Надо заметить, что еще со времен Левенгука было известно, что дрожжи состоят из шариков, не обнаруживающих признаков жизни. В 1836 и 1837 гг. биологам, в том числе Шванну, удалось заметить у дрожжей процесс почкования, приводящий к образованию новых шариков, что было явным признаком жизни. Биологи заговорили о дрожжевых клетках, однако Либих отверг эти представления.

В защиту живой природы дрожжей выступил французский ученый Луи Пастер (1822–1895). В 1856 г. французские виноделы пригласили его на консультацию. Вино и пиво при долгом хранении часто прокисали, принося миллионные убытки. Не могли бы химики помочь?

Пастер обнаружил довольно любопытную закономерность: хорошо сохранившиеся вино и пиво содержали крошечные круглые дрожжевые клетки. А если жидкость прокисала, дрожжевые клетки были удлиненными. Итак, ясно: существует два типа дрожжей — образующие спирт и вызывающие медленное скисание вина. Слабое нагревание убивало дрожжевые клетки и останавливало процесс. Если это делать в нужный момент, после того как спирт уже образовался, но скисание еще не началось, вино можно сохранить. Практика подтвердила выводы Пастера.

При изучении этого процесса Пастер выяснил два момента. Первый: дрожжевые клетки — живые организмы, поскольку слабое нагревание разрушает их способность вызывать брожение; клетки остаются, они не разрушаются, но в них убита жизнь. Второй: только живые дрожжевые клетки вызывают брожение. Спор между Пастером и Либихом закончился полной победой Пастера и витализма.

Вслед за этим Пастер поставил свой знаменитый опыт по самопроизвольному зарождению — теме, укреплявшей позиции витализма еще со времен Спалланцани. Религиозные лидеры, разумеется, приветствовали опровержение теории самопроизвольного зарождения, поскольку зарождение жизни на Земле можно было приписать только богу. Как раз материалисты середины XIX в. горячо отстаивали идею самопроизвольного зарождения. Спалланцани показал, что, если стерилизовать мясной бульон и изолировать его от загрязнений, в нем не появится никаких форм жизни. На этом строился вывод: тепло разрушило всякое жизненное начало в воздухе герметически закрытого сосуда.

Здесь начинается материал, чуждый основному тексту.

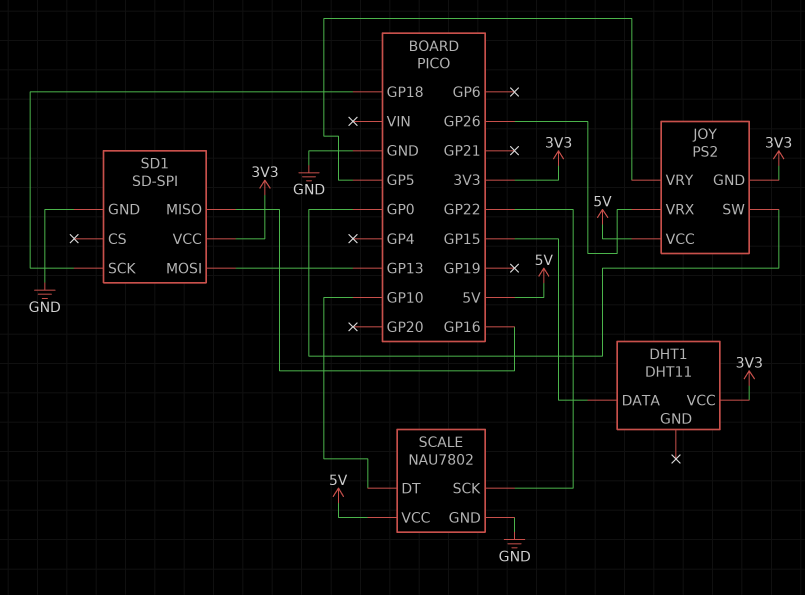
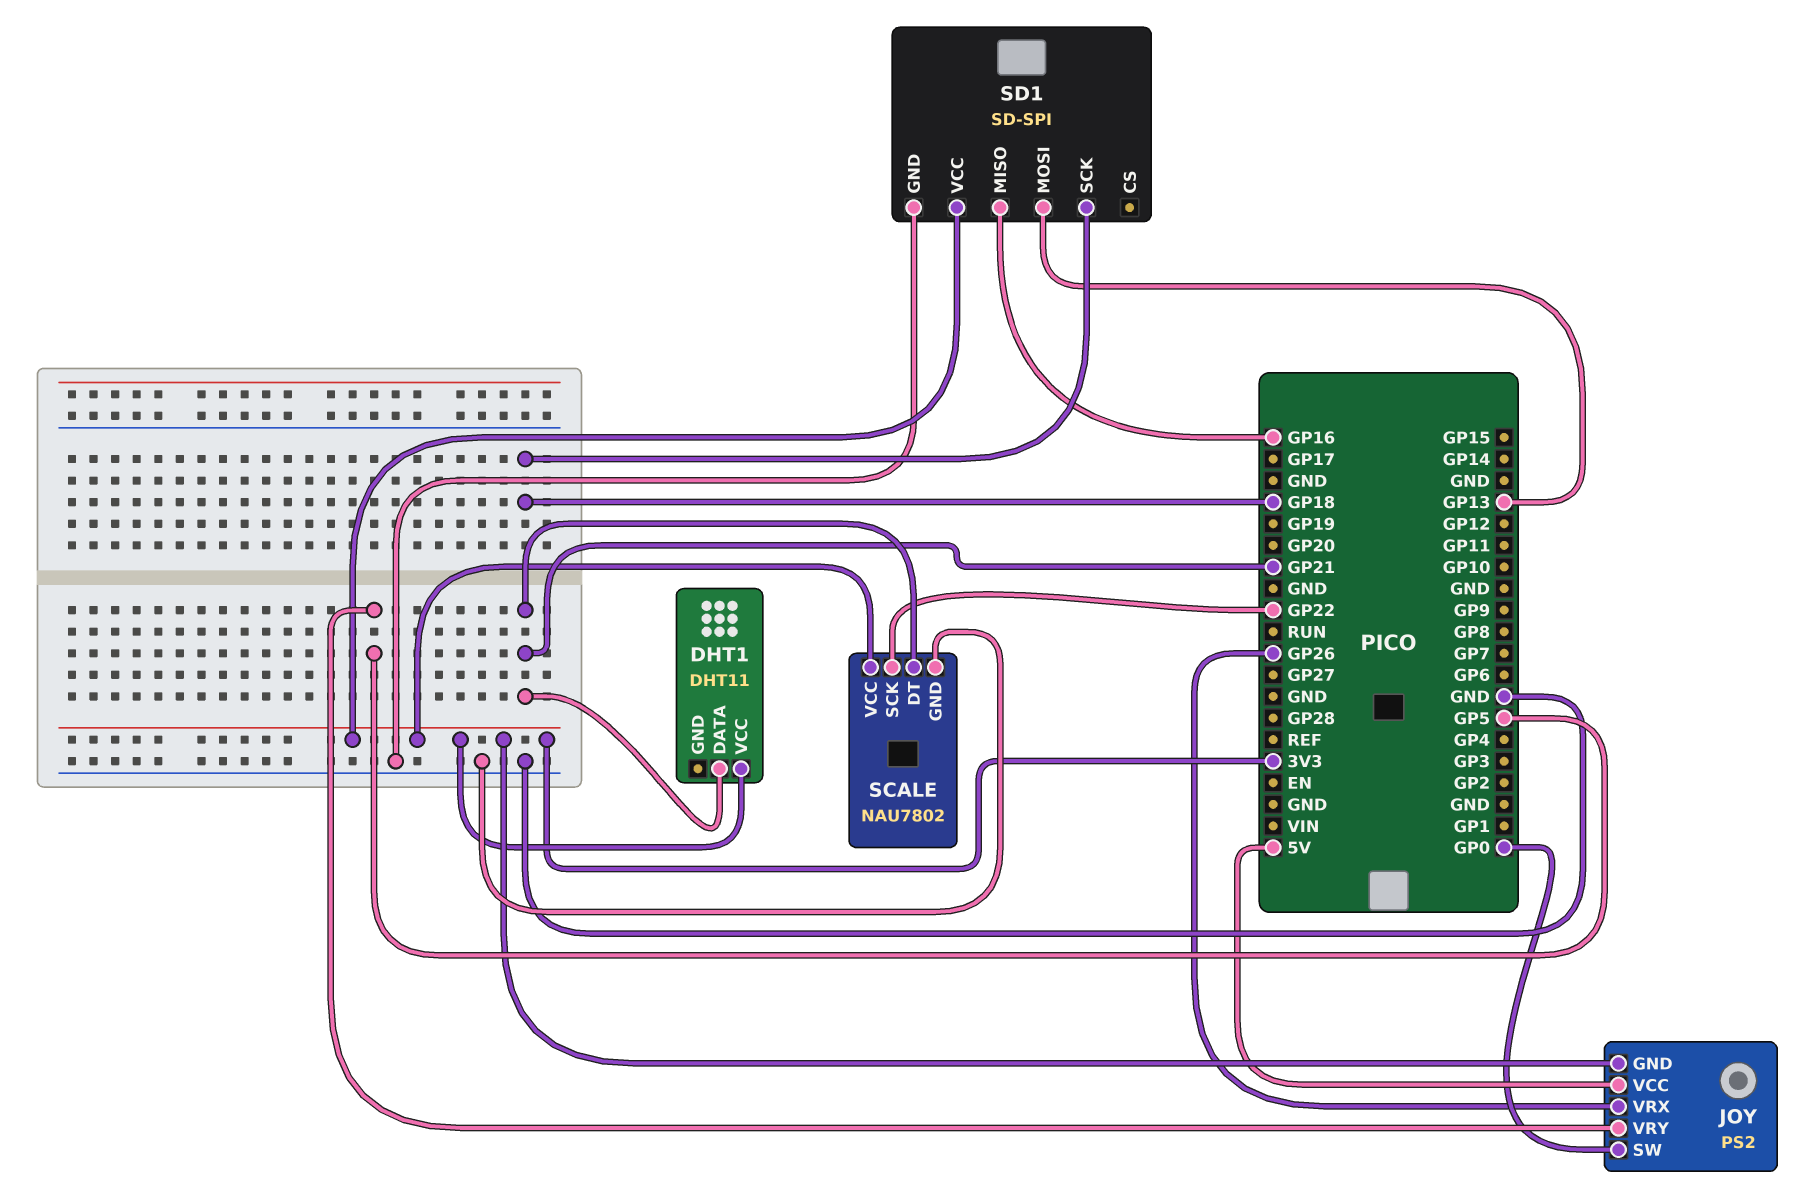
DHT1 pin DATA: GP15 -> GP21
SCALE pin DT: GP10 -> GP21
SCALE pin VCC: 5V -> 3V3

Пастер поставил опыт (1860) так, чтобы обычный ненагретый воздух не был изолирован от мясного бульона: кипяченый и простерилизованный бульон он оставил открытым в комнатной атмосфере. Бульон находился в колбе с длинной вытянутой горловиной, профиль которой напоминал лежащую на боку букву S. Ненагретый воздух свободно проникал в колбу, а загрязняющие частицы оседали на дне этой S-образной горловины и не попадали в колбу. При таких условиях организмы в мясном бульоне не размножались, но, если горловину удаляли, быстро наступало загрязнение. Таким образом, отпал вопрос о нагретом и ненагретом воздухе, о «жизненном начале», разрушенном и неразрушенном. Суть дела заключалась в том, что в бульон попадала пыль, частично состоящая из взвешенных в воздухе микроорганизмов, которые росли и размножались в бульоне.